In 1984 I concluded that the new junta, which had taken power from the Communist Party while Brezhnev was still alive, was intelligent enough to allow the Russian people whatever temporary latitudes might be regarded as freedoms of speech and expression—just as, more recently, Beijing has allowed the Chinese people some conditional latitudes hailed as economic freedoms.  And since, as a result of such misconstruction, the daft conclusion that Russia was now a free country had become the universally accepted view, I stopped writing about the wickedness of the Kremlin.  The new junta, I thought, had understood Orwell’s thesis better than his Western biographers.  The Kremlin was too clever for the West, and that was that.

They want to talk?  Let ’em talk.  They want to blog that the country’s president is a murderer, a thief, and a pedophile?  Let ’em blog—just take down their names and addresses.  With secret-police personnel now outnumbering, at 3.5 million, the Russian armed forces, what possible difference can all this blabbering make?  With new laws allowing wholesale perlustration of correspondence, telephone eavesdropping, unrestricted access to internet-provider data, searches without warrants or witnesses, detention without court orders—strictures de jure unthinkable, paradoxically, in Stalin’s day—what chance of action has a dissident in a police state, no matter how much freedom of expression is allowed him?

But in January of this year, an absurd thing happened.  As I have foresworn writing about Russian politics, I hasten to add that what now draws me to recall this absurd happening is its semantic component.

The only nongovernment TV station in Russia put out a survey asking whether the blockade of Leningrad had been historically justified, and if it would not have been wiser of Marshal Stalin to have surrendered the city to the Germans as Marshal Kutuzov surrendered Moscow to Napoleon.  As political dissent, on a hundred-point scale this speculation rated about 1.75, I reckon, yet alleged popular dismay at the sacrilegious survey was at once used by the Kremlin to lean on cable operators, who promptly deleted the offender from their packages.  Henceforth the only voice on Russia’s airwaves would be Marshal Putin’s.

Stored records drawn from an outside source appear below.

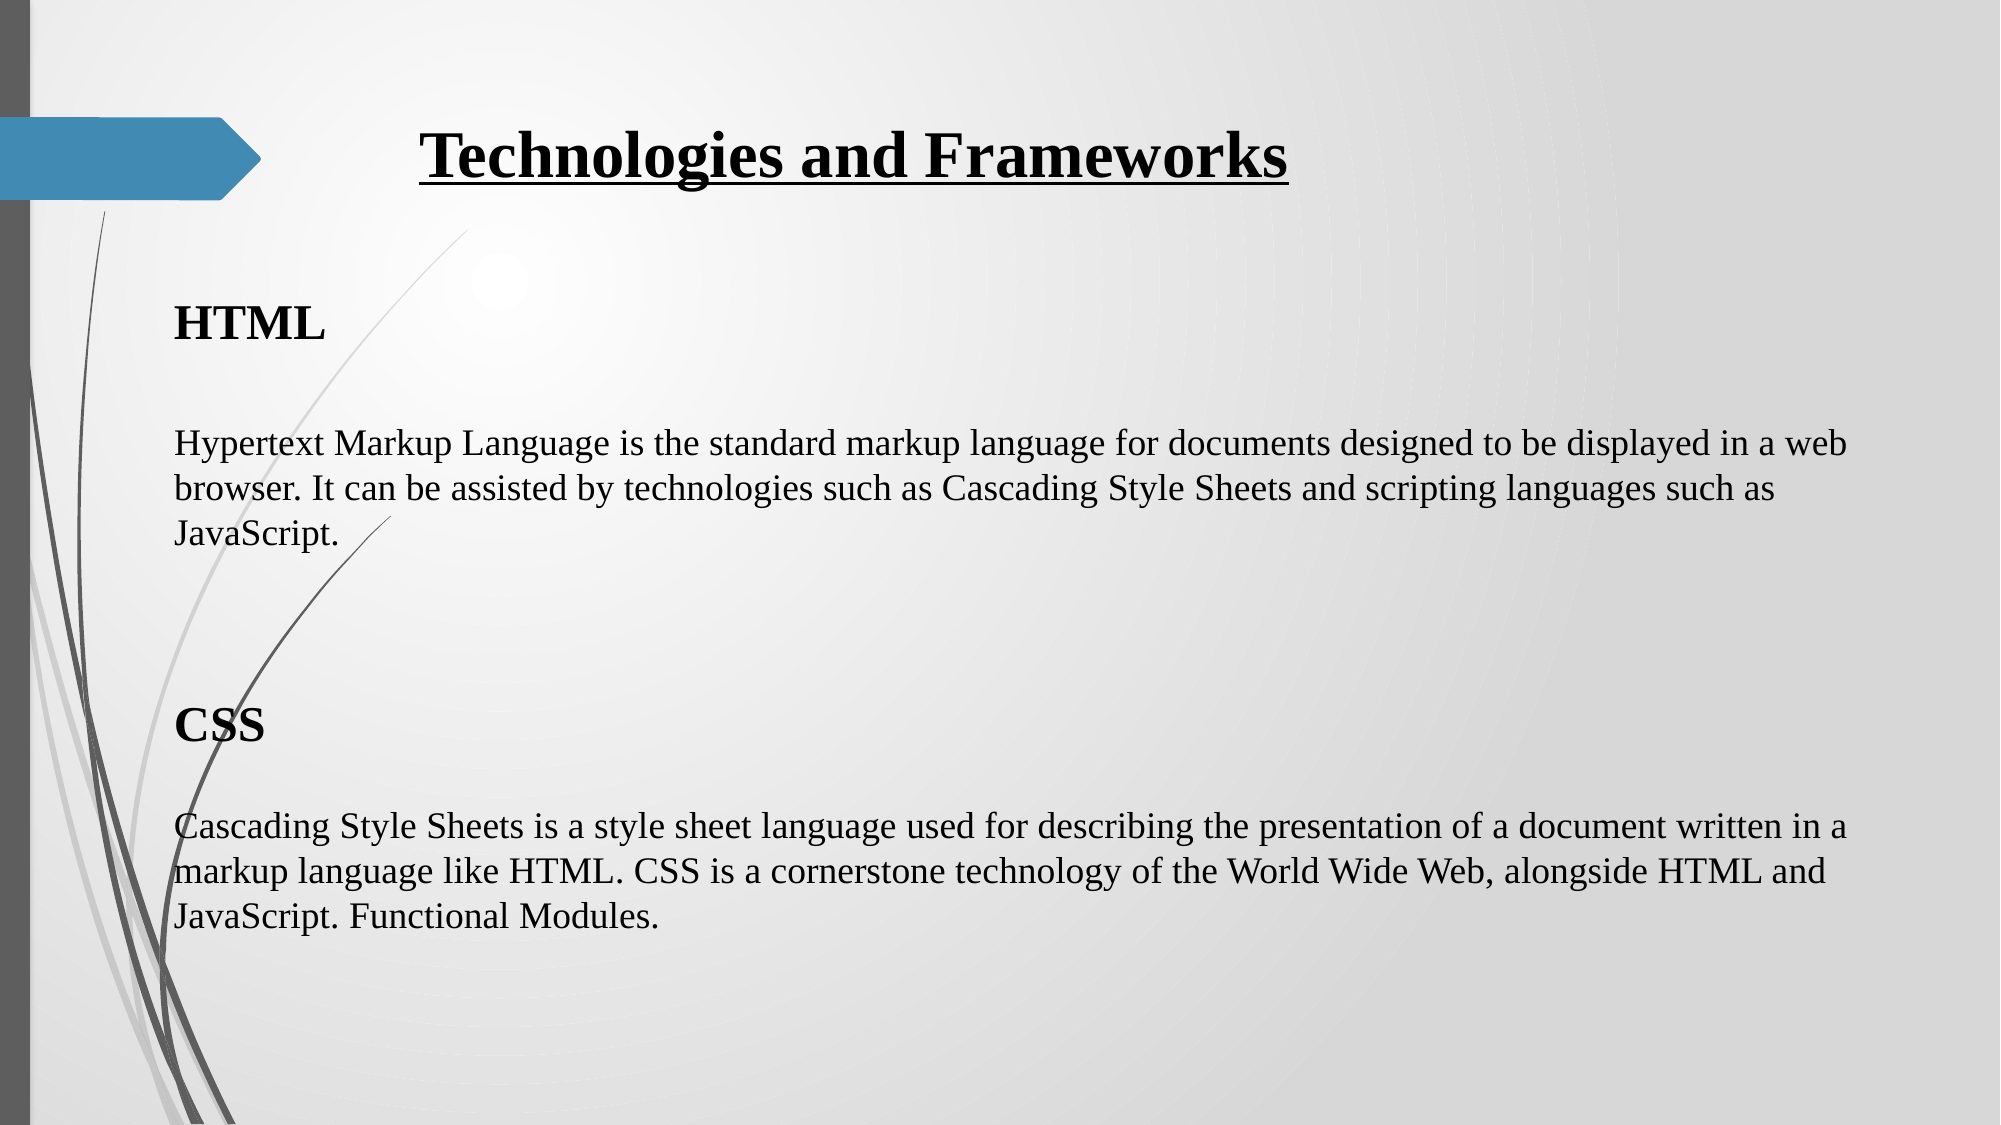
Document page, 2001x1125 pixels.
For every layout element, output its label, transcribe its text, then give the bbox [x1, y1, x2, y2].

text_box CSS [159, 684, 339, 760]
title Technologies and Frameworks [404, 103, 1675, 215]
text_box HTML [159, 282, 354, 358]
text_box Hypertext Markup Language is the standard markup language for documents designed to be displayed in a web browser. It can be assisted by technologies such as Cascading Style Sheets and scripting languages such as JavaScript. [159, 410, 1927, 561]
text_box Cascading Style Sheets is a style sheet language used for describing the presentation of a document written in a markup language like HTML. CSS is a cornerstone technology of the World Wide Web, alongside HTML and JavaScript. Functional Modules. [159, 793, 1918, 944]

Said Marshal Putin through the mouthpiece of a flunkey: “The events of the Leningrad blockade are to be treated as a dogma, one that must be followed rather than interpreted.  The historic memory of our victorious nation is founded upon them.”

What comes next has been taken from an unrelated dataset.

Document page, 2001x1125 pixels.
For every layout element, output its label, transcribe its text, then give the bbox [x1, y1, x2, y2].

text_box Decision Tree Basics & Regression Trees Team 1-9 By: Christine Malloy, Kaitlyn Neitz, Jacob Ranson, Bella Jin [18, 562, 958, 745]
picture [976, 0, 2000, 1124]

Hearing “dogma” used in this way recalled Montaigne endeavoring, with the aid of Virgil, to make cannibalism comme il faut.  It made me think of Lou Reed calling heroin “my wife and my life.”  It reminded me of the slogan “Seduction!” in happy primary colors on numberless covers of Vogue and Cosmopolitan.  In short, I was present at the birth of a neologism.  Here was a word radically redefined by a new culture in the ascendant, as since at least the 18th century dogmatic had had but one meaning in European languages—“imposing opinions in an authoritative, imperious, or arrogant manner,” as the OED has it—and that meaning had been narrowly pejorative.

A good sign, I reflected.  If their new culture condones such usage, maybe the men in the Kremlin are not nearly as clever as it seemed back in 1984, when the running dogs of imperialism had been dropped to let a hundred flowers bloom.  Maybe the West, daft as it is, still has a fighting chance.